James Rossiter hat einen Vorteil gegenüber vielen anderen Teambesitzern: Er weiß aus eigener Erfahrung, wie Spitzenfahrer denken, was sie fühlen und wollen, um ihr Bestes zu geben: "Die Erfahrung, die einige von uns als Fahrer oder Ex-Fahrer haben, ist ein einzigartiger Einblick in die Arbeitsweise eines Teams, in die Arbeitsweise eines Teams. Man muss bereit sein, viel zu lernen, denn es ist ein großer Sprung vom Autofahren zur Verantwortung für das ganze Team. Ich habe also in den letzten vier Jahren viel gelernt, und der wichtigste Motivationsfaktor ist wahrscheinlich, dass ich mir selbst gerecht werde und mein Potenzial ausschöpfe."
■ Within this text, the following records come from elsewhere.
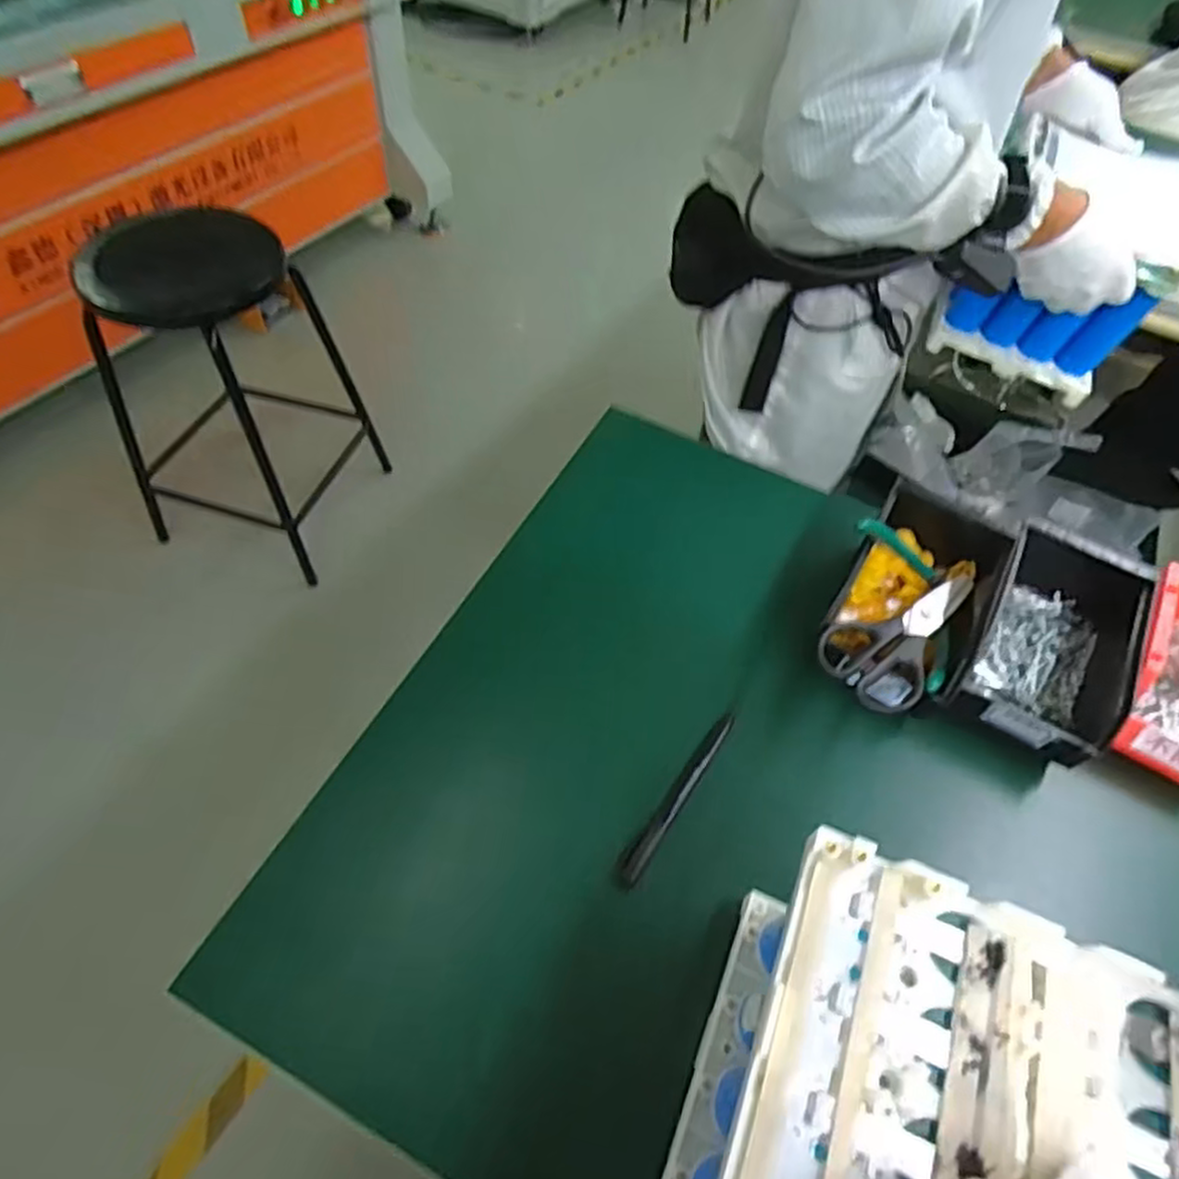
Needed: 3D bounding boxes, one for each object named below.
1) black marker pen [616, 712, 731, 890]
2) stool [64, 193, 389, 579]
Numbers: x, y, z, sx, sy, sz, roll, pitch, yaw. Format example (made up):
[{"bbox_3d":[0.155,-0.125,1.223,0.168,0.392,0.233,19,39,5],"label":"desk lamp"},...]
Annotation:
[{"bbox_3d":[0.063,0.146,0.509,0.015,0.011,0.143,30,58,17],"label":"black marker pen"},{"bbox_3d":[-0.714,-0.383,1.351,0.397,0.631,0.391,11,55,5],"label":"stool"}]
Der Druck, den ein Teamchef verspürt, ist ein ganz anderer als der, den ein Fahrer erlebt, weiß Rossiter. "Als Teamchef habe ich das Gefühl, ständig unter Druck zu stehen. Aber die Spitzen des Drucks sind geringer als bei einem Fahrer. Als Fahrer hast du enorme Druckspitzen und dann eine Zeit der Entspannung und enorme Druckspitzen und dann eine Zeit, um dich zu erholen. Als Teamchef hingegen stehst du ständig unter Druck. Es gibt immer etwas zu managen, immer etwas zu verbessern, immer jemanden, der hilft, jemanden, der versucht, dich zu beruhigen. Als Teamchef gibt es immer etwas zu tun, um das ganze Jahr über konstant mehr Leistung zu bringen."
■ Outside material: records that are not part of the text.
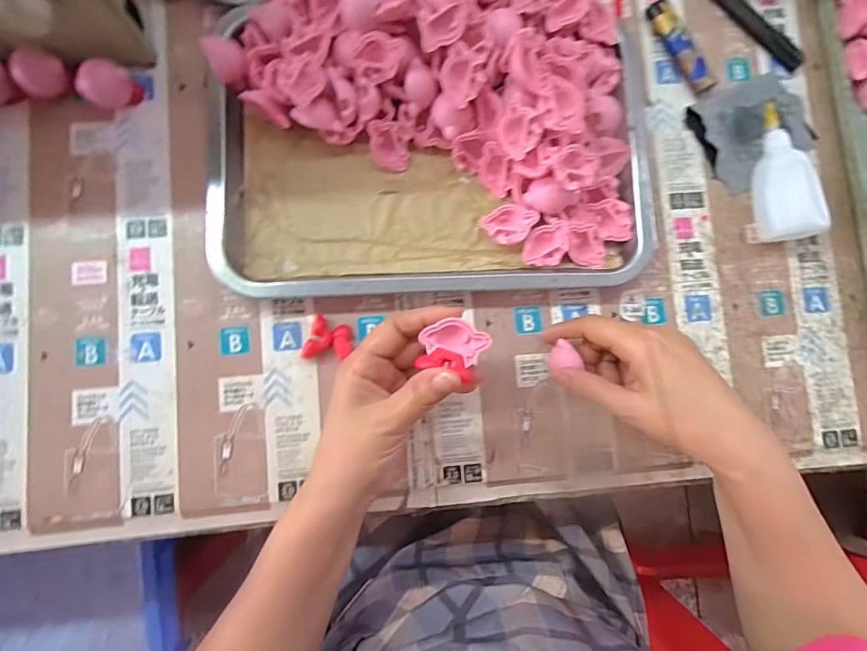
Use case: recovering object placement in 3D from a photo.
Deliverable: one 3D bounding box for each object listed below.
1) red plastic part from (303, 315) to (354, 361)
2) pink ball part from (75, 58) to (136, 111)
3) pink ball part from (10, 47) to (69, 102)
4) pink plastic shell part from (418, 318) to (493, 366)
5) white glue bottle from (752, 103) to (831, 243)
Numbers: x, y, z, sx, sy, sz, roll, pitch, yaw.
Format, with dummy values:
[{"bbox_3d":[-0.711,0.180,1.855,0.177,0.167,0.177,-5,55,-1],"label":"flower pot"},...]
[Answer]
[{"bbox_3d":[-0.072,0.012,0.314,0.031,0.013,0.030,17,85,-3],"label":"red plastic part"},{"bbox_3d":[-0.227,-0.167,0.314,0.027,0.025,0.028,0,87,-3],"label":"pink ball part"},{"bbox_3d":[-0.273,-0.175,0.310,0.031,0.025,0.031,0,87,-3],"label":"pink ball part"},{"bbox_3d":[0.013,0.009,0.252,0.035,0.007,0.023,21,86,-2],"label":"pink plastic shell part"},{"bbox_3d":[0.264,-0.117,0.343,0.041,0.026,0.105,-12,87,-5],"label":"white glue bottle"}]

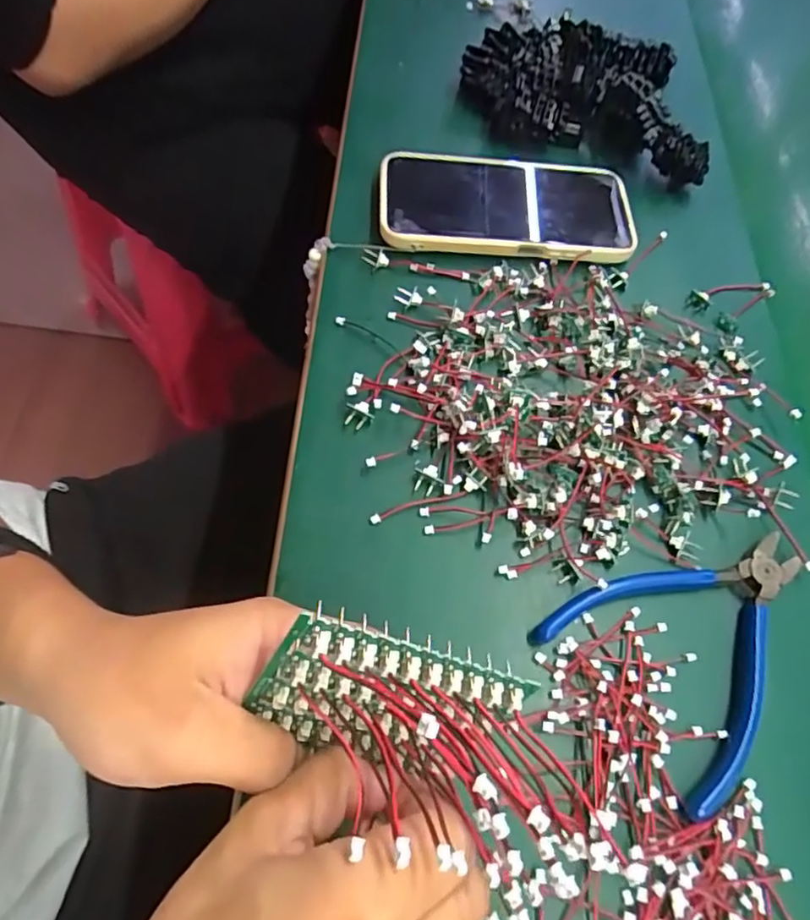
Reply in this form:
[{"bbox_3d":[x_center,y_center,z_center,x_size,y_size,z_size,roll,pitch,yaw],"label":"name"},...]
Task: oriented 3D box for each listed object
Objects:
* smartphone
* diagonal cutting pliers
[{"bbox_3d":[0.069,-0.172,0.400,0.170,0.011,0.083,1,63,-3],"label":"smartphone"},{"bbox_3d":[0.146,0.082,0.294,0.136,0.011,0.103,-35,70,-19],"label":"diagonal cutting pliers"}]

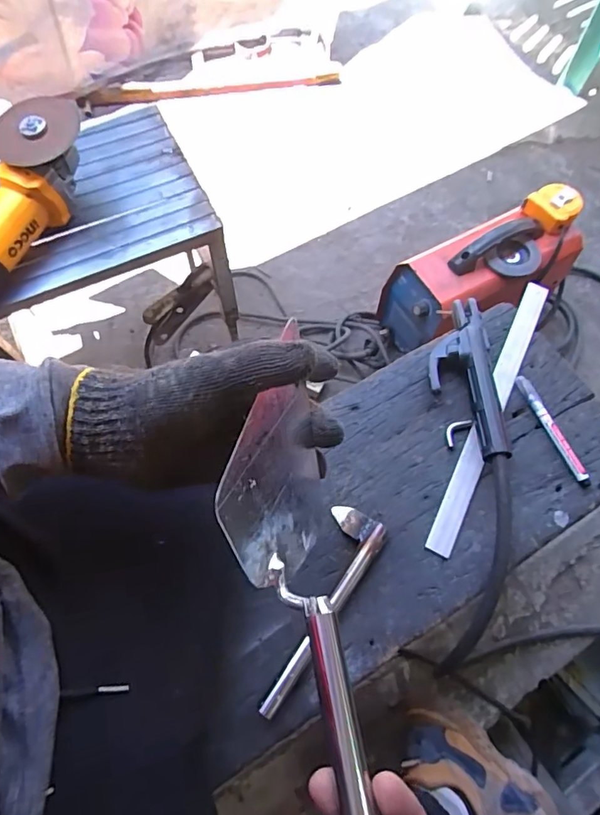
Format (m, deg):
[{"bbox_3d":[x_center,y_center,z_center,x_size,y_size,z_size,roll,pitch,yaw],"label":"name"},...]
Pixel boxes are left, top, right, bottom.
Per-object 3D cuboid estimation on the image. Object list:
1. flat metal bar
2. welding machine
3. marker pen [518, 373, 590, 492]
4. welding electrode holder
[{"bbox_3d":[0.215,-0.001,0.542,0.026,0.009,0.350,27,71,5],"label":"flat metal bar"},{"bbox_3d":[0.315,-0.229,0.896,0.283,0.200,0.149,-22,73,-9],"label":"welding machine"},{"bbox_3d":[0.277,0.025,0.533,0.016,0.011,0.134,-20,73,-9],"label":"marker pen"},{"bbox_3d":[0.178,-0.037,0.529,0.066,0.041,0.194,1,71,-2],"label":"welding electrode holder"}]

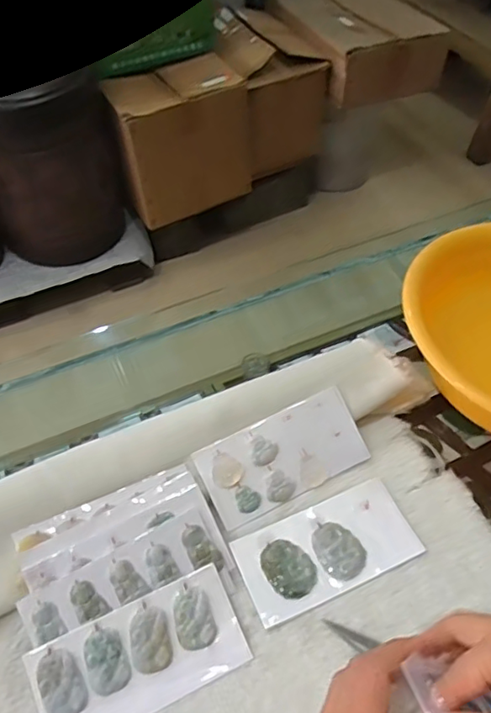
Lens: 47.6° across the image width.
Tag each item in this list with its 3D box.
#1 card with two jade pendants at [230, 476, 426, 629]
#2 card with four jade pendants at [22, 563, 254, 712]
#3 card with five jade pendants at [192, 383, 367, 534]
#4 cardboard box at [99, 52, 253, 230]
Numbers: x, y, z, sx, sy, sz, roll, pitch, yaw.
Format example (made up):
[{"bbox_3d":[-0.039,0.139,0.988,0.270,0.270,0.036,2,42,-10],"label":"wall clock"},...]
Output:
[{"bbox_3d":[0.071,0.167,0.489,0.155,0.008,0.077,-19,53,-16],"label":"card with two jade pendants"},{"bbox_3d":[-0.080,0.230,0.426,0.155,0.007,0.077,-20,71,-18],"label":"card with four jade pendants"},{"bbox_3d":[0.036,0.094,0.525,0.153,0.007,0.076,-24,82,-13],"label":"card with five jade pendants"},{"bbox_3d":[-0.200,-0.684,1.779,0.416,0.404,0.237,-19,54,-16],"label":"cardboard box"}]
Es scheint unmöglich zu sein, jahrzehntelang in einem Wettbewerbsumfeld wie dem Spitzenmotorsport zu arbeiten, ohne irgendwann ein Burnout zu bekommen. "Ich wurde von meiner Personalabteilung freundlich daran erinnert, dass ich Urlaub nehmen muss. Bis jetzt habe ich noch keinen genommen. Es ist definitiv ein Vollzeitjob. Aber ich denke auch, dass es ein Job ist, der aus Leidenschaft, aus Liebe zu diesem Sport und aus Hingabe gemacht wird. Und wenn du ein Gewinner bist, weißt du auch, was es braucht, um zu gewinnen. Und wenn man sich selbst nicht gerecht wird, ist das meine größte Angst, mein Potenzial nicht auszuschöpfen. Ich erwarte also von mir selbst, dass ich mich so anstrenge, wie es jeder von mir verdient. Das ist der größte Motivator. Und irgendwann werde ich mich hoffentlich in 20 Jahren zurücklehnen und auf eine schöne Managementkarriere zurückblicken können."
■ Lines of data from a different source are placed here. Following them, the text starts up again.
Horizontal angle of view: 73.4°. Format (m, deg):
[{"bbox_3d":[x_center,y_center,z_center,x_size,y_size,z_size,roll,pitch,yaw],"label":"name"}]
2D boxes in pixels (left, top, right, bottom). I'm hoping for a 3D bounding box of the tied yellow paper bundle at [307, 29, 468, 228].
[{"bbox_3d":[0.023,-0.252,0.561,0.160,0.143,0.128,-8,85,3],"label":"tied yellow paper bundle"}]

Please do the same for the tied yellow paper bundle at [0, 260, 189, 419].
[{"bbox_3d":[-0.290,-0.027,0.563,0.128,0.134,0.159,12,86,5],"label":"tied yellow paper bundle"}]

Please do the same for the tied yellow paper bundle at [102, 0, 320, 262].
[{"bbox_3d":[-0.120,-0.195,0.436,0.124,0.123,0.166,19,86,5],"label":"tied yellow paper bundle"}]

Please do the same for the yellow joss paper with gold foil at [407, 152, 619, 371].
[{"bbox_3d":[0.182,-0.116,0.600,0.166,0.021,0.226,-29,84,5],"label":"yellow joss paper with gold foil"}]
Irgendwann zurück in der Formel 1?

Mit seiner langjährigen Arbeit in der Formel 1, seiner Erfahrung im Management und im Rennsport und seinem jungen Alter könnte ein Wechsel - irgendwann - in die Formel 1 eine Option sein. "Ich will ehrlich sein, ich habe schon daran gedacht. Ja. Ich denke, dass die Formel E ein unglaublich aufregendes Feld ist, in dem man sich bewegt. Sie hat mir in meinem bisherigen Leben sehr viel gegeben. Und sie hat mir die Möglichkeit gegeben, in das Management eines Spitzenteams in einer Weltmeisterschaft einzusteigen. Es hat mir die Möglichkeit gegeben, Teamchef in einer Weltmeisterschaft zu werden. Und ich bin sehr glücklich, hier zu sein. Aber ja, es gibt sicherlich einige langfristige Ambitionen, die in anderen Bereichen liegen könnten."